La réalité des travailleurs.
Un facteur
essentiel caractérisant les travailleurs dans l’industrie du fast-food est sans
doute l’hétérogénéité de leur milieu social, allant de donc de pair avec les
différentes motivations qu’ils ont à travailler dans ce milieu. Par exemple,
pour deux personnes occupant un même poste de caissière chez Burger King,
peut-on simplement affirmer qu’Émilie (personne fictive), étudiante au Cégep du
Vieux-Montréal, venant d’une famille à moyen revenu, ne travaillant qu’une
quinzaine d’heures semaine peut être classée en situation précaire au même
titre que Fatima (personne fictive), 41 ans, fraîchement débarquée du Maroc et
ayant 3 enfants à élever? Cette question anodine nous ramène à ce que Guy
Standing mentionnait dans son ouvrage « The Precariat » : nous
n’entrons pas tous de la même manière dans les milieux de travail précaire. Les
caractéristiques multiples entre les travailleurs dans l’industrie du fast-food
constituent un obstacle majeur à leur propre organisation et les employeurs ne
sont bien sûr pas dupes, ils jouent à souhait sur ce terrain qui leur est
avantageux. Or, cette hétérogénéité de la main d’oeuvre dont disposent les
chaînes de fast-food, pervertie à souhait à travers leur politique d’embauche
se targuant d’être des mouvements de « diversité », leur permet en
même temps de tenir les syndicats bien éloignés.
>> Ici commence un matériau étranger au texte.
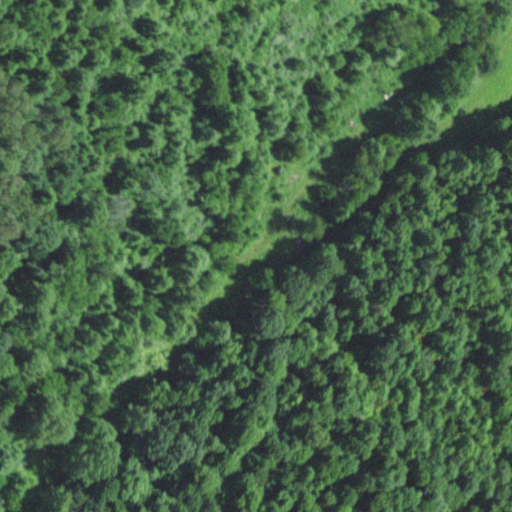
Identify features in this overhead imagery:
road: (382, 179)
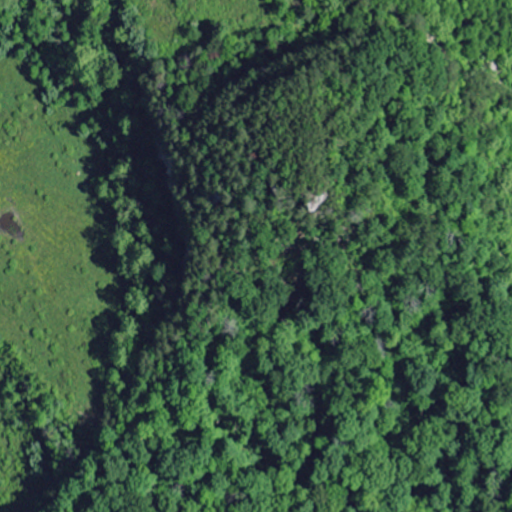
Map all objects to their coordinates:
quarry: (353, 108)
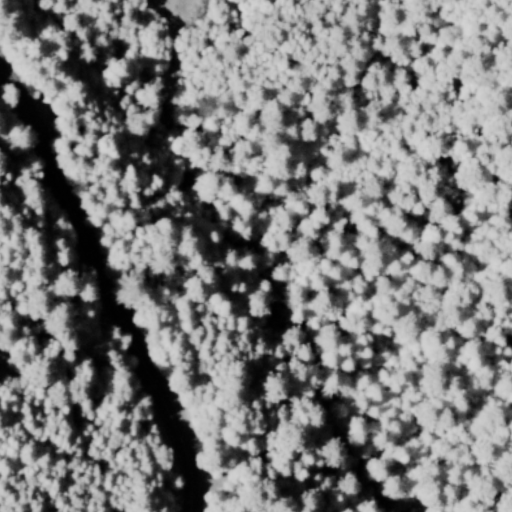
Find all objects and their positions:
road: (116, 273)
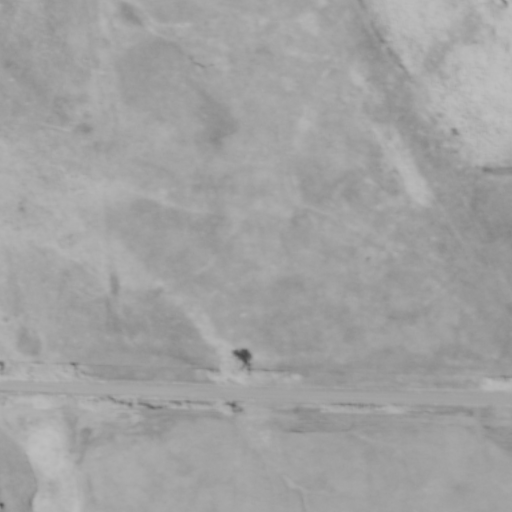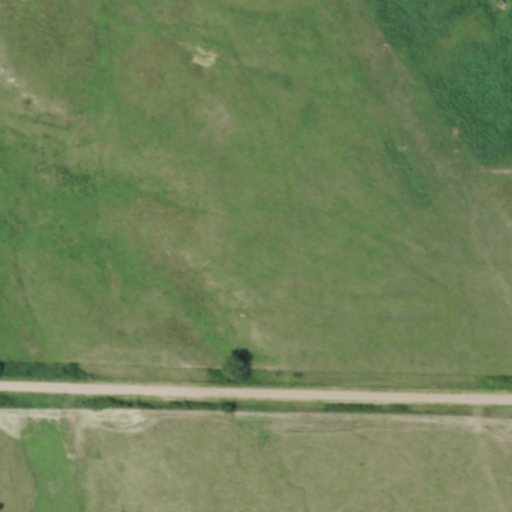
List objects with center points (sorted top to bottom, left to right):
road: (255, 396)
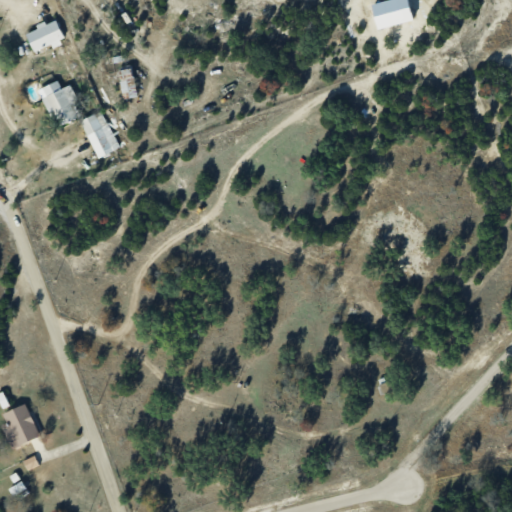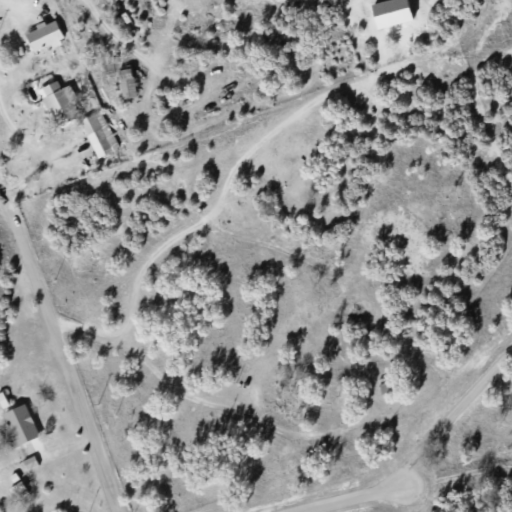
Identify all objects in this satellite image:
road: (16, 4)
building: (393, 12)
building: (46, 35)
road: (137, 55)
building: (129, 81)
building: (62, 102)
building: (100, 133)
road: (31, 148)
road: (58, 352)
building: (21, 424)
road: (419, 452)
building: (32, 462)
building: (18, 487)
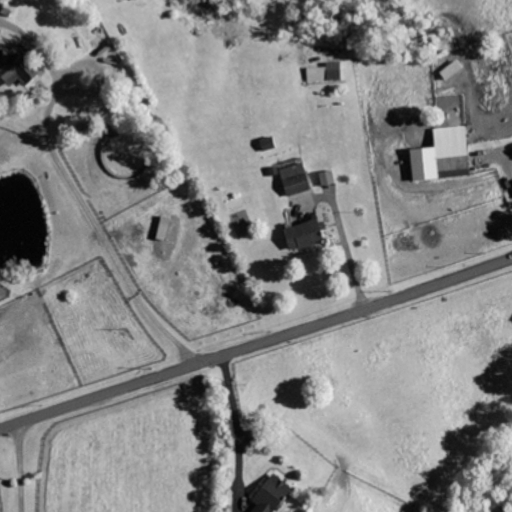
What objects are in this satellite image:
building: (17, 64)
building: (326, 72)
building: (444, 142)
building: (444, 158)
road: (504, 160)
building: (329, 177)
building: (297, 179)
building: (165, 227)
building: (308, 233)
road: (104, 244)
road: (350, 249)
road: (256, 345)
road: (241, 433)
road: (22, 468)
building: (273, 493)
building: (273, 494)
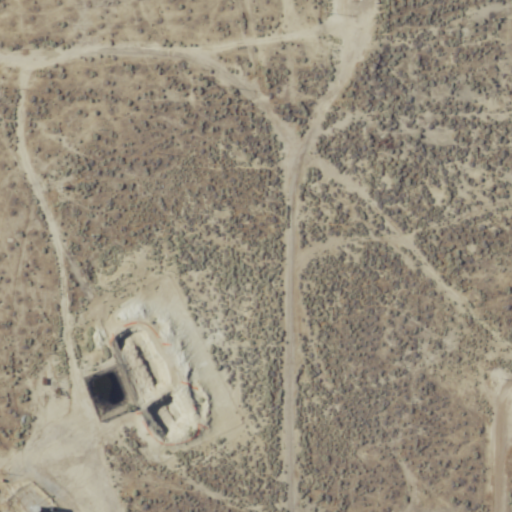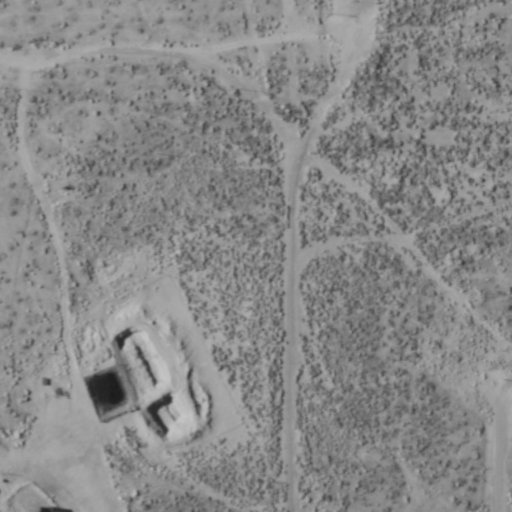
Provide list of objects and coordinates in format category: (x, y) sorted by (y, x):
road: (21, 489)
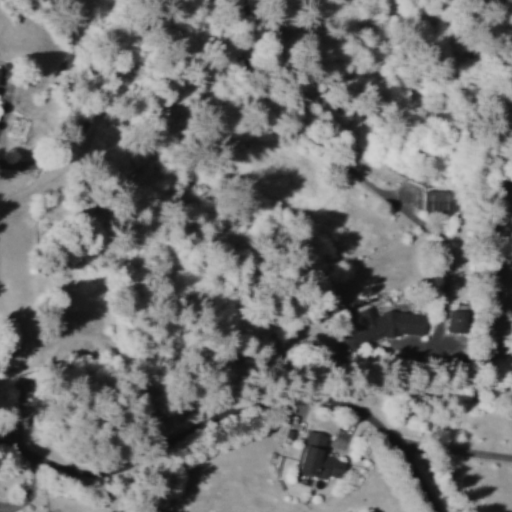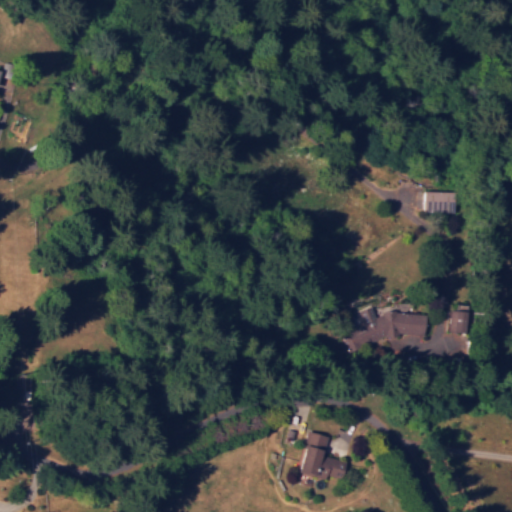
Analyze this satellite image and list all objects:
building: (438, 200)
building: (459, 316)
building: (387, 324)
road: (233, 411)
building: (319, 458)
Les différents besoins tournant autour d’un
revenu aussi minime soit-il me laisse donc perplexe quant à la possibilité de
pouvoir introduire une certaine solidarité au sein de cette classe de
travailleurs. Le simple fait de s’impliquer à vouloir, en tant que travailleur,
introduire un syndicat au sein d’une franchise de McDonald’s peut
automatiquement susciter des réactions intérieures aussi diverses que « cool
je vais pouvoir ajouter cela à mes expériences de travail » pour Émilie à,
« vais-je perdre mon emploi et ne pas être en mesure de nourrir ma
famille? » pour Fatima.
Par ailleurs,
une autre réalité majeure qui rend la tâche difficile quant à la syndicalisation
dans l’industrie du fast-food se trouve à être le fort taux de
« turn-over », c’est-à-dire le taux de remplacement des postes le
plus souvent au bas de l’échelle salariale de cette industrie. Certains auteurs
(T. Royle, E. Schlosser) nous apprennent qu’à son plus haut, ce taux peut
atteindre 400% par année ce qui veut dire une nouvelle personne à chaque poste
tous les 3 mois. Cette réalité est en forte contradiction avec le syndicalisme
américain ou canadien, organisé en unité et qui nécessite un vote en son sein
pour continuer à pouvoir exercer des négociations avec le patronat. Or, même du
point de vue des organisations syndicales, se disent-elles qu’il en vaut la
peine de mettre de l’énergie à organiser des travailleurs qui quittent leur
emploi tous les 3 mois, certainement que non.
Enfin, je suis
donc d’avis qu’il existe une certaine mentalité au sein du précariat, une
mentalité individualiste non pas par égoïsme mais par manque de connaissances
sur le pouvoir effectif de la solidarité. Une mentalité qui pousse ainsi l’employé
à quitter son poste une fois à bout pour recommencer un cycle similaire
ailleurs dans un même type d’emploi. Le peu de culture collective qui règne au
sein de cette classe les empêche de penser à organiser leur milieu de travail
au lieu de le quitter le plus souvent qu’autrement sur un coup de tête.